5.1.4 Processing The Data
With aeRo
, data can be processed by stringing together a few functions.
# Calculate powers, backgrounds, and tau_0, and add to main data.frame
pas <- cbind(pas, getBg(pas)) %>%
cbind(averagePower(pas)) %>%
cbind(tau0_s = getTau0(pas$tau_sec))
# Convert data to absorption & extinction
pas <- cbind(pas, convertToAbs(x=pas[, 2:5], bg=pas[, 19:22], p=pas[, 23:26], m=114000)) %>%
cbind(ext662_Mm = convertToExt(pas$tau_sec, pas$tau0_s))
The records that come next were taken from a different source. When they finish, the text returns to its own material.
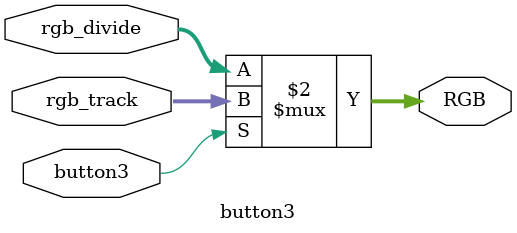
<source format=v>
`timescale 1ns / 1ps


(* dont_touch = "true" *)
module button3(
    input button3,
    input  [11:0]rgb_divide,
    input  [11:0]rgb_track,
    output [11:0]RGB
    );
    assign RGB=(button3==1'b1)?rgb_track:rgb_divide;
endmodule
</source>
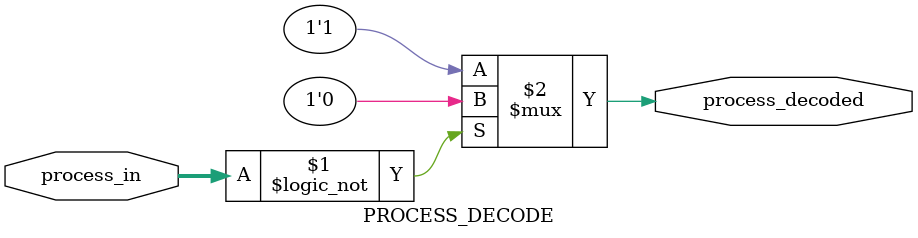
<source format=v>
module PROCESS_DECODE(process_in, process_decoded);
	
	//INPUTS
	input [31:0] process_in;
	
	//OUTPUTS
	output process_decoded;
	
	assign process_decoded = (process_in == 32'b0) ? 1'b0 : 1'b1;
	
endmodule

</source>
# Set background periods to NA for cleanliness in plotting
pas[which(pas$filter_state == 1 | pas$elapsedTime_min > 23.5 | pas$elapsedTime_min < 2.0), 28:32] <- NA
# Add rolling average via "zoo" pacakge, but exlude NAs
library(zoo)
pas[!is.na(pas$abs406_Mm), 28:32] <- rollmean(na.exclude(pas[, 28:32]), k = 120, fill = NA)
5.1.5 Plot data
aeRo
includes a plot class specifically for absorption data: plot.abs()
. Argruments can be passed to plot()
to change the look of the plot.
plot.abs(x = pas$Time, y = pas[, 28:32])
Further functions for calculating AAE, SSAs, etc., are forthcoming.